Bettye LaVette has sung on Broadway, been nominated for a Grammy and performed for President Obama. On her latest album, she reinterprets songs by the likes of Led Zeppelin, The Beatles, Pink Floyd and Elton John. It's called Interpretations: The British Rock Songbook.
LaVette says she didn't grow up listening to these songs as a young woman in Detroit. Instead, she listened to the R&B predominant on black radio at the time.
"I started in 1962, and there was black radio and white radio. What black radio did was aspire to be on white radio, and I hear now that these artists from Britain, especially, were aspiring to be black artists or cover that music. They loved the music."
She has characterized her voice as more Wilson Pickett than Dionne Warwick, and says that as she's gotten older, her voice has tended even more toward a Pickett style.
"When my first recording was released in 1962, people didn't know exactly what to do with me," LaVette says. "I was cute, I was little, I was young. And then my voice wasn't quite Shirelles, Dionne Warwick. Everybody agreed that I could sing, but that was it."
Singing Songs She Loves
One of LaVette's great influences was manager Jim Lewis, whom she met in 1967. He told LaVette that one hit record could not sustain a career and advised her to learn how to be a good entertainer in the event that her records didn't sell.
"When I record now and choose my songs, I imagine myself singing them on stage," she says. "I don't imagine them being good records."

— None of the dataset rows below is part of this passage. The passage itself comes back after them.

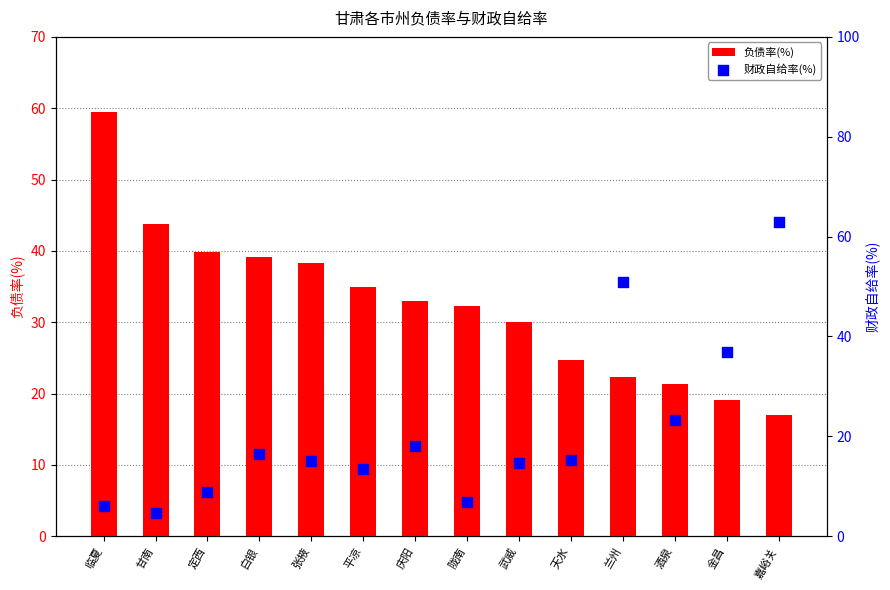

At how many categories does at least one series exceed 19?

14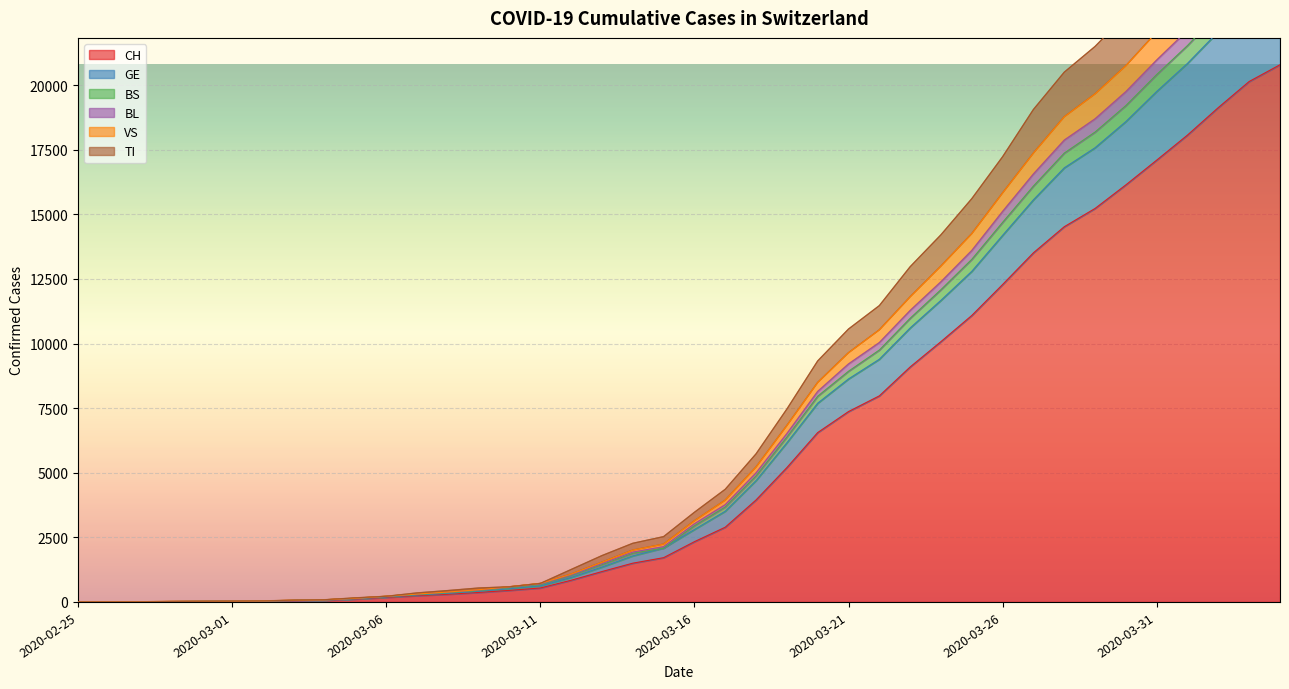

Is it true that CH equals 7975 at 2020-03-22?

True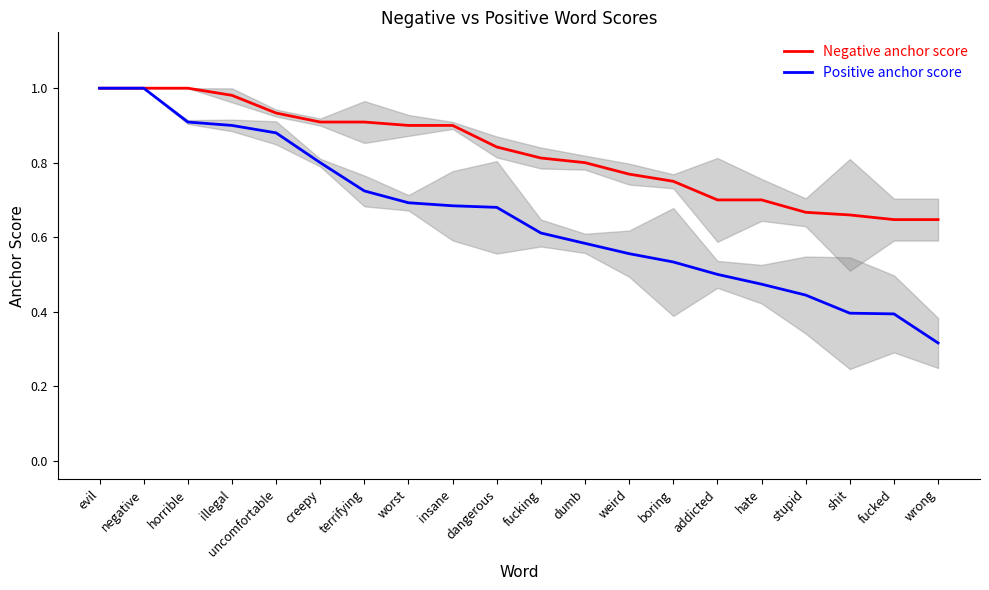

The Negative anchor score series shows 0.3 at weird. True or false?

False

One of the songs she covers on British Rock Songbook is The Rolling Stones' "Salt of the Earth," and Stones guitarist Keith Richards has nothing but compliments for her. "When you hear a voice like Betty Lavette's," he says, "there's a sense of transportation; a certain freedom of movement and emotion."
LaVette says that choosing songs to sing comes easy.
"When you hear a song that you like, you go and buy it," she says. "When I hear a song I like, I sing it. It's the exact same reaction. It's just that you do what you can about it and I do what I can do."
LaVette says she has a lot of work to do promoting British Rock Songbook -- and confronting the skeptics who don't believe bands like Led Zeppelin can be covered. Afterward, she says ,she'd like to do a one-woman show.